Taking care of dad’s mental health

Published by Bupa guest author

14 June 2019 . International

Written by Glenys Jackson, Clinical Lead, Mental Health, Bupa UK

As we celebrate Father’s Day in the UK this Sunday and International Father’s Mental Health Day next week, I’d like to explore how the milestone of becoming a dad can have a negative impact on their mental health wellbeing as they adjust to the life change.

Family playing on sofa

The National Childbirth Trust (NCT), whose vision is “a world in which no parent is isolated and all parents are supported to build a stronger society”, reminds new parents and families that, while the new addition is a huge life change for both parents, we should not forget dad.

Dads, as well as mums, can experience depression. The NHS says that up to one in 10 new fathers become depressed and this can jump to one in four for those with babies aged three to six months. However, we also need to consider that in the majority this is an adjustment to the change and should not be confused with postnatal depression in women.
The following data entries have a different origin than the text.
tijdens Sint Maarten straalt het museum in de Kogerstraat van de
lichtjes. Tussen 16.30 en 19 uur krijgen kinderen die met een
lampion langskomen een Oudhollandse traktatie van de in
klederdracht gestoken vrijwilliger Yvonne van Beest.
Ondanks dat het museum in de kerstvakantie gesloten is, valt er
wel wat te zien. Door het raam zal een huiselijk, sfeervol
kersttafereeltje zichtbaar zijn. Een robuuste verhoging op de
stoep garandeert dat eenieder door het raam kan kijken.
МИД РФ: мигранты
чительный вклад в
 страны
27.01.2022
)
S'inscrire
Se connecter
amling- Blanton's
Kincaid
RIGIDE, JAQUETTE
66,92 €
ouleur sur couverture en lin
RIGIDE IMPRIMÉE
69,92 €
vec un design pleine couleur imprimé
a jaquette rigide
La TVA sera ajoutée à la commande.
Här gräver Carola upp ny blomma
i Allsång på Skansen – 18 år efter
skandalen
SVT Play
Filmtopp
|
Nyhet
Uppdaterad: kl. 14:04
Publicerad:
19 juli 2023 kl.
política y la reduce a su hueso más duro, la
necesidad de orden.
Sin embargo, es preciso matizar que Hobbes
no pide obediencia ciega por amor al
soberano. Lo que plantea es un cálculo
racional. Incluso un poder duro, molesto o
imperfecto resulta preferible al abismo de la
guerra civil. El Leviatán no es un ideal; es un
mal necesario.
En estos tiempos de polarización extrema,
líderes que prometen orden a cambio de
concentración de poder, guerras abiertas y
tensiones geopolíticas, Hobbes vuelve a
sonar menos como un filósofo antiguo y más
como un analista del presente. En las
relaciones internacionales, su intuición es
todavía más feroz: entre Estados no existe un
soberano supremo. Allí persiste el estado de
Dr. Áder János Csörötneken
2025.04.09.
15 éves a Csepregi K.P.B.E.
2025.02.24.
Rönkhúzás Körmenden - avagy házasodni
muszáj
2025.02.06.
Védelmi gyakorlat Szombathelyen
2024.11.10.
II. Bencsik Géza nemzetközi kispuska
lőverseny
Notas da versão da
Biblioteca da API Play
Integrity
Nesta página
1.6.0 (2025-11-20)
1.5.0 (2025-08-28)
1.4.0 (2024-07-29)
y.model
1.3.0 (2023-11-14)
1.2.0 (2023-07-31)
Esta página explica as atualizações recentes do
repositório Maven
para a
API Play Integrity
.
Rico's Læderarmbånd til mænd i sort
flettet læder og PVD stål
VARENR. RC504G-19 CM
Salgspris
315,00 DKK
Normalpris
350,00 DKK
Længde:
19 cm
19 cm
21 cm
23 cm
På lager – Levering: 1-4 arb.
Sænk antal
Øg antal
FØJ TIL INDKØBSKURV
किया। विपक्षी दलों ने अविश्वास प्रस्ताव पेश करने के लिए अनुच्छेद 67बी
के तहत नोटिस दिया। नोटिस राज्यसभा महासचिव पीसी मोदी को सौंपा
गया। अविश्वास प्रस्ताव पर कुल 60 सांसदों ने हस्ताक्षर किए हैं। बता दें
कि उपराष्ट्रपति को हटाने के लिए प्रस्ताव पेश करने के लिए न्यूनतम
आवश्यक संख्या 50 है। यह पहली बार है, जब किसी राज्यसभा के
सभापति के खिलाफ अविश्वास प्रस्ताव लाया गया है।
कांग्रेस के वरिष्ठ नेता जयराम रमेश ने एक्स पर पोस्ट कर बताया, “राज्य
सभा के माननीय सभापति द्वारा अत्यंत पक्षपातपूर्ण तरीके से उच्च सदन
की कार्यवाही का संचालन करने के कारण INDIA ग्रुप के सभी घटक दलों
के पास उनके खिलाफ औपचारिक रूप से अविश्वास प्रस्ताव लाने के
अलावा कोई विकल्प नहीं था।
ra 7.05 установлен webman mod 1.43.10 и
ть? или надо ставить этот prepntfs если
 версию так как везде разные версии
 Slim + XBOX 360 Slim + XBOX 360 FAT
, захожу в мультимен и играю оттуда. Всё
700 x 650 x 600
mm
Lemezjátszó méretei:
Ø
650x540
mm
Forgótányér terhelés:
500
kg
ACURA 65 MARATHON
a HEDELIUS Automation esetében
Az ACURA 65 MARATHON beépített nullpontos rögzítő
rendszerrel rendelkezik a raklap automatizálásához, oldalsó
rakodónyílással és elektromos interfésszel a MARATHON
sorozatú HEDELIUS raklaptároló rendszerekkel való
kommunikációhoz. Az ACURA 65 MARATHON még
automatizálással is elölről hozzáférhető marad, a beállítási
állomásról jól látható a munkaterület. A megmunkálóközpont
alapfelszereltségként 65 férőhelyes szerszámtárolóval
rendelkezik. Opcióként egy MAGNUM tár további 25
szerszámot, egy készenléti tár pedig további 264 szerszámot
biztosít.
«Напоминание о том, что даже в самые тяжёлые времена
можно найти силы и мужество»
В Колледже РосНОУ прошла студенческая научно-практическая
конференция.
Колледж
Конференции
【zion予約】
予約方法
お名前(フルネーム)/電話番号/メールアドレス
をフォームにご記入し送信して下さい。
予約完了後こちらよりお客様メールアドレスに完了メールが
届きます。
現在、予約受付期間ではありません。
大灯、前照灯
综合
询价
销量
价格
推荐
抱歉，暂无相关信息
Firstly, it is important to be aware that dads cannot currently be clinically diagnosed with the condition of postnatal depression - it is referred to as paternal postpartum depression (PPPD) or paternal postnatal depression (PPND). The NCT advises that whether it’s sleep deprivation, money worries, new responsibilities or the relationship dynamic shifting, dads also have a lot to take on board, yet the mental health of fathers is rarely assessed.

Fathers who sense they may be struggling, and partners, relatives or friends who notice an increase in irritability and anxiety in a man in the first year of parenthood (paternal depression is more dispersed throughout the first 12 months), should consider the possibility of paternal postnatal depression or that they are experiencing an adjustment disorder.

It is important to be aware that the signs of postpartum depression in men are not always what you'd expect. Even though men can often conceal their feelings, their behaviours can give away clues that there is an underlying problem. Potential signs of postpartum depression in men could be frustration and irritability, fatigue, problems with focus and motivation, impulsive risk-taking or withdrawing from their baby, partner, family and friends.

The treatment of postpartum depression in men is no less important than in women -   therefore it is essential that dads are supported too. The NCT advises dads to consider the following tips to promote their mental health and wellbeing during and after the birth of their baby:

  • Share your feelings with people you trust. This could be your family or friends, a health professional or a counsellor.
  • Try to take some time for yourself by maintaining involvement in hobbies, exercise or social activities, even an hour here or there can make a difference.
  • Take some exercise each day, like a walk with the buggy or swimming. Exercise can have a positive effect on mood and sense of wellbeing.

Although many new parents experience mood changes or feel down some of the time, if these feelings of anxiety or low mood persist it’s best to seek help from a GP. The treatment of paternal postpartum depression is in its early stages and we would like to see the condition being recognised within the classification of mental health conditions. More importantly, it is imperative that dads do not suffer in silence. You might associate screening more with physical illnesses, however, using a depression questionnaire tool to explore how you are thinking and feeling, could identify the support needed. The most important message to dads who are struggling is to share how you are feeling and explore support networks. And remember that you’re not alone.